La disponibilité et la tarification du pétrole est certainement une source d’inquiétude grandissante pour la Chine, dont les importations quotidiennes de pétrole dépassent celles des Etats-Unis en termes de part de la consommation totale. Aujourd’hui la Chine importe environ 63% de sa consommation quotidienne de pétrole — le double du pourcentage d’il y a dix ans.
A mesure que la consommation de la Chine augmente, la perspective d’un prix du pétrole « élevé de façon permanente » augmente, elle aussi. Cela signifie que les investissements en dollar continueront à affluer dans le secteur de l’exploration pétrolière.
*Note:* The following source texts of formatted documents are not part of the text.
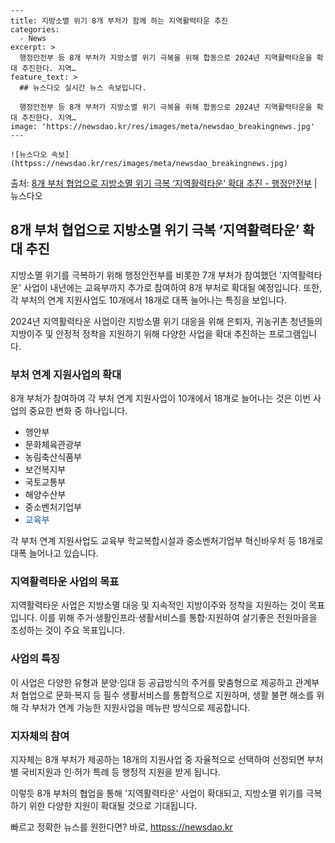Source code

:     ---
    title: 지방소멸 위기 8개 부처가 함께 하는 지역활력타운 추진
    categories:
      - News
    excerpt: >
      행정안전부 등 8개 부처가 지방소멸 위기 극복을 위해 합동으로 2024년 지역활력타운을 확대 추진한다. 지역…
    feature_text: >
      ## 뉴스다오 실시간 뉴스 속보입니다.
    
      행정안전부 등 8개 부처가 지방소멸 위기 극복을 위해 합동으로 2024년 지역활력타운을 확대 추진한다. 지역…
    image: 'https://newsdao.kr/res/images/meta/newsdao_breakingnews.jpg'
    ---
    
    ![뉴스다오 속보](httpss://newsdao.kr/res/images/meta/newsdao_breakingnews.jpg)

<p>출처: <a href="httpss://newsdao.kr/2879" rel="dofollow">8개 부처 협업으로 지방소멸 위기 극복 ‘지역활력타운’ 확대 추진 - 행정안전부</a> | 뉴스다오</p>

<h2 data-ke-size="size26">8개 부처 협업으로 지방소멸 위기 극복 ‘지역활력타운’ 확대 추진</h2>
지방소멸 위기를 극복하기 위해 행정안전부를 비롯한 7개 부처가 참여했던 '지역활력타운' 사업이 내년에는 교육부까지 추가로 참여하여 8개 부처로 확대될 예정입니다. 또한, 각 부처의 연계 지원사업도 10개에서 18개로 대폭 늘어나는 특징을 보입니다.

<p data-ke-size="size16">2024년 지역활력타운 사업이란 지방소멸 위기 대응을 위해 은퇴자, 귀농귀촌 청년들의 지방이주 및 안정적 정착을 지원하기 위해 다양한 사업을 확대 추진하는 프로그램입니다.</p>

<h3><b>부처 연계 지원사업의 확대</b></h3>
8개 부처가 참여하여 각 부처 연계 지원사업이 10개에서 18개로 늘어나는 것은 이번 사업의 중요한 변화 중 하나입니다.

<ul>
  <li>행안부</li>
  <li>문화체육관광부</li>
  <li>농림축산식품부</li>
  <li>보건복지부</li>
  <li>국토교통부</li>
  <li>해양수산부</li>
  <li>중소벤처기업부</li>
  <li><span style="color: #1a5490;">교육부</span></li>
</ul>

<p data-ke-size="size16">각 부처 연계 지원사업도 교육부 학교복합시설과 중소벤처기업부 혁신바우처 등 18개로 대폭 늘어나고 있습니다.</p>

<h3><b>지역활력타운 사업의 목표</b></h3>
지역활력타운 사업은 지방소멸 대응 및 지속적인 지방이주와 정착을 지원하는 것이 목표입니다. 이를 위해 주거·생활인프라·생활서비스를 통합·지원하여 살기좋은 전원마을을 조성하는 것이 주요 목표입니다.

<h3><b>사업의 특징</b></h3>
이 사업은 다양한 유형과 분양·임대 등 공급방식의 주거를 맞춤형으로 제공하고 관계부처 협업으로 문화·복지 등 필수 생활서비스를 통합적으로 지원하며, 생활 불편 해소를 위해 각 부처가 연계 가능한 지원사업을 메뉴판 방식으로 제공합니다.

<h3><b>지자체의 참여</b></h3>
지자체는 8개 부처가 제공하는 18개의 지원사업 중 자율적으로 선택하여 선정되면 부처별 국비지원과 인·허가 특례 등 행정적 지원을 받게 됩니다.

이렇듯 8개 부처의 협업을 통해 '지역활력타운' 사업이 확대되고, 지방소멸 위기를 극복하기 위한 다양한 지원이 확대될 것으로 기대됩니다. 

빠르고 정확한 뉴스를 원한다면? 바로, <a href="httpss://newsdao.kr" rel="dofollow">httpss://newsdao.kr</a>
Ainsi, ces cinq dernières années nous avons vu environ 100 nouvelles plates-formes auto-élévatrices et navires de forage en eaux profondes sortir des chantiers navals du monde entier. Ces navires représentent plus de 40 milliards de dollars en investissements nouveaux. En outre, il y a l’effet multiplicateur des navires nouvellement construits sur les commerçants, les constructeurs d’équipements, les aciéries et jusqu’aux mines de fer.
▪ Entre temps, une frénésie d’embauches a lieu chez Halliburton. L’entreprise vient d’annoncer qu’elle recrutera près de 5 000 nouveaux géologues et ingénieurs dans le monde entier. Flûte ! Même moi, je réponds couramment à des annonces de chercheurs de tête en quête de géologues.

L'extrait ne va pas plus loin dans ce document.